South African Justice discusses law, civil rights in a post-apartheid society
January 21, 2016
The law can be both a force to liberate and a force to oppress, South African Constitutional Court Justice Edwin Cameron said Wednesday, calling on Northwestern students to be forces of progress.
Cameron spoke to about 250 students, faculty and Evanston community members at Harris Hall as part of a six-day visit to NU. Invited by Medill Dean Brad Hamm, Cameron discussed the roles of law and citizens in establishing racial, sexual and health justice, drawing from his experience serving in the South African legal system.
Though law may have a basis in justice, it does not always lead to justice, Cameron said, referencing South Africa’s apartheid past.
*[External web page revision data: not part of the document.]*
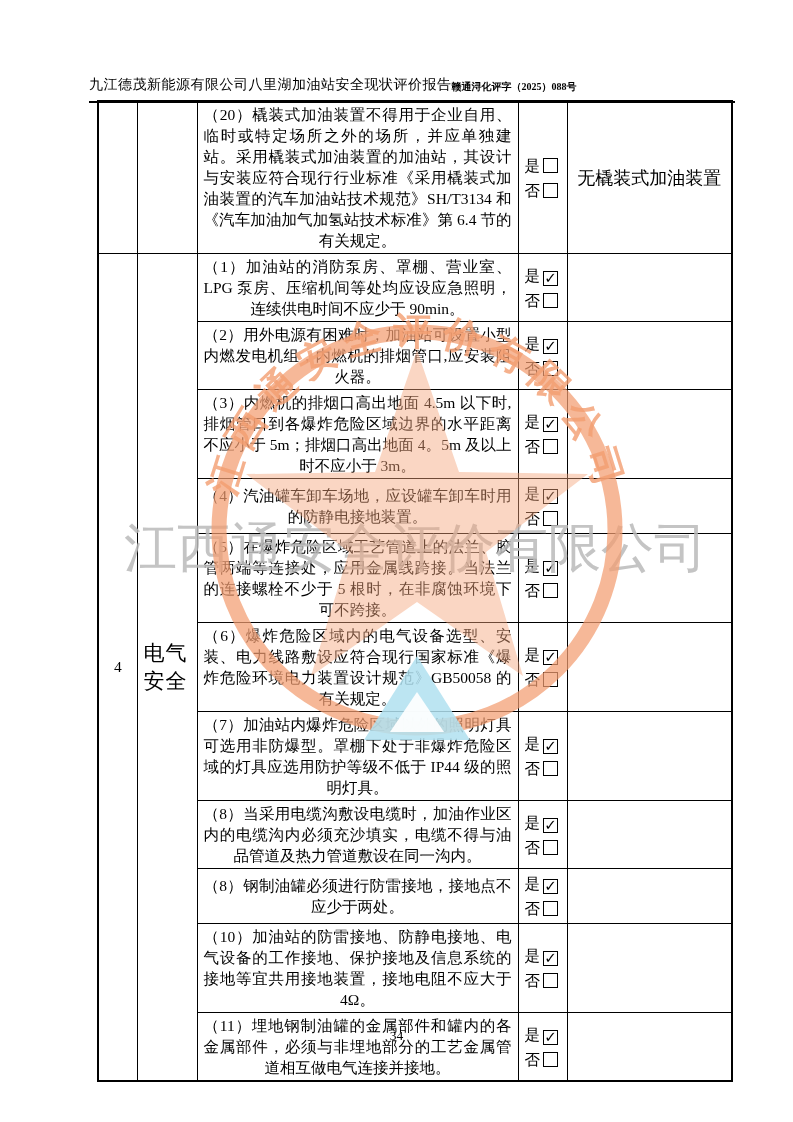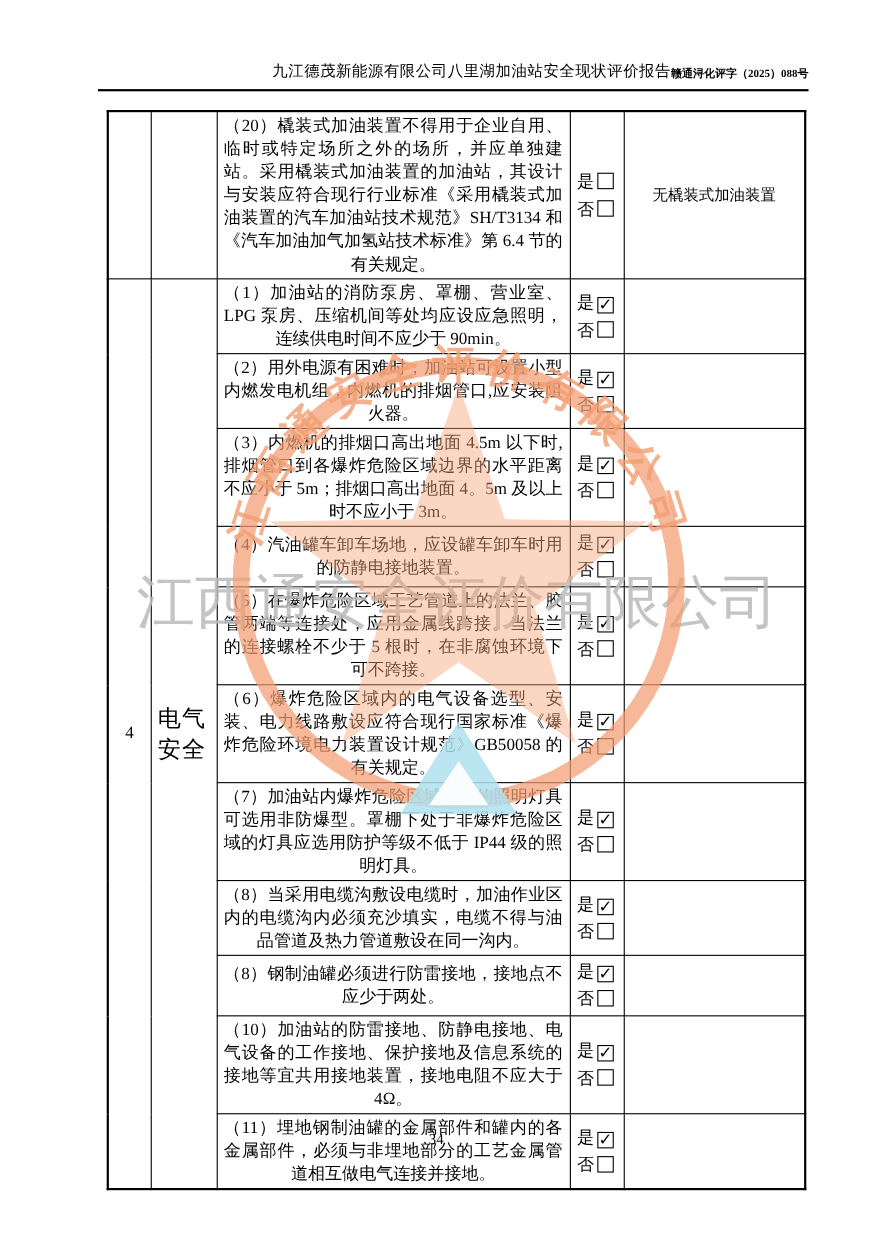--- a/index.html
+++ b/index.html
@@ -1,37 +1,37 @@
 <!DOCTYPE html>
 <html><head>
 <meta charset="utf-8">
 <style>
   html,body{margin:0;padding:0;background:#e8e8e8;}
   .page{position:relative;width:793px;height:1122px;background:#ffffff;margin:0 auto;
         font-family:"Liberation Serif","DejaVu Serif",serif;color:#000;overflow:hidden;}
 
   
-  .header{position:absolute;left:89px;top:56px;width:646px;display:flex;
-          justify-content:flex-end;align-items:flex-end;
+  .header{position:absolute;left:89px;top:76px;width:646px;display:flex;
+          justify-content:flex-start;align-items:flex-end;
           border-bottom:2px solid #000;padding-bottom:7px;}
   .header-left{font-size:14px;letter-spacing:0.5px;}
   .header-right{font-size:10px;font-weight:bold;}
 
   
   .doc-table{position:absolute;left:97px;top:100px;width:634px;border-collapse:collapse;
              table-layout:fixed;z-index:1;}
   .doc-table,.doc-table td{border:1px solid #000;}
   .doc-table{border-width:2px;}
   .doc-table td{vertical-align:middle;padding:2px 6px;}
   .cell-num{width:39px;text-align:center;font-size:15.5px;}
   .cell-cat{width:60px;font-size:21px;letter-spacing:1px;}
   .cell-content{width:321px;font-size:15.5px;line-height:21px;
                 text-align:justify;text-align-last:center;padding:3px 8px;margin-left:32px;}
   .cell-check{width:49px;font-size:15.5px;padding:0 2px 0 6px;}
-  .cell-remark{width:165px;text-align:center;font-size:14px;margin-top:10px;}
+  .cell-remark{width:165px;text-align:center;font-size:18px;margin-top:10px;}
   .check-line{white-space:nowrap;line-height:25px;}
   .checkbox{display:inline-block;width:13px;height:13px;border:1.5px solid #000;
             margin-left:3px;vertical-align:-2px;line-height:13px;font-size:15px;
             font-weight:bold;text-align:center;overflow:visible;
             font-family:"DejaVu Sans",sans-serif;}
 
   
   .watermark-text{position:absolute;left:124px;top:521px;z-index:4;font-size:53px;
                   line-height:1;color:rgba(186,186,186,0.85);white-space:nowrap;
                   font-family:"Liberation Sans","DejaVu Sans",sans-serif;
He spoke on how Nelson Mandela, who swore to defend South African law as a lawyer, encouraged disobedience to promote justice against apartheid. The high court, recognizing the value of Mandela’s actions, overturned unjust laws in response.
“The paradox … is that to use a legal system it has to have some conception of justice to it,” Cameron said. “Amidst the massive injustice of the system, there was still a conception that Mandela never forgot, that the law was designed not to suppress and subordinate and degrade, but the law was in fact designed for something quite different.”
Cameron also discussed the limits of the law and the necessity for civic engagement in inciting change. He invoked the history of the HIV epidemic in South Africa, where civil protest in tandem with legal action brought about the reversal of the country’s policy restricting HIV treatment. South Africa now has an exemplary system for making antiretroviral drugs accessible for those who most need it, he said.
“It’s a remarkable story,” Cameron said. “It’s a story I told because of its importance in understanding what confronting prejudice and stigma and fear can do, and also what the law and activists can do.”
Continuously referencing his own experiences, Cameron recognized the many ways different parts of his identity influenced his life. As the first openly gay and HIV-positive man to serve on the South African Constitutional Court, he discussed how he advocated for legal protection of LGBT rights.
“I was involved in trying to get sexual orientation into the constitution and I was a gay man,” Cameron said. “At the time that I started my human rights practice in Johannesburg, I determined I would not apologize for something that was constitutive of my human soul.”
Cameron has frequently worked with the Medill School of Journalism, Media, Integrated Marketing Communications’ South Africa Journalism Residency program. His visit to campus was an outgrowth of that relationship, said Medill Prof. Douglas Foster, who oversees the program.
Foster cited Cameron’s unique perspective on human rights both in South Africa and the United States as well as his accolades, which include being recognized by Mandela as a “new hero” of South Africa. The professor, who has worked closely with Cameron in the past, told The Daily he has long admired the justice’s perspective.
“He’s somebody who’s thought deeply about how you create communities of people who can cross lines of culture, language, race, background,” Foster said. “Because that’s what the South African experiment is about.”
University President Morton Schapiro, who also attended the event, told The Daily he admired Cameron’s candidness and courage.
“He’s a wonderful speaker,” Schapiro said. “The way he tells such a deeply personal story for somebody who’s such a prominent figure in his country, I find deeply inspiring.”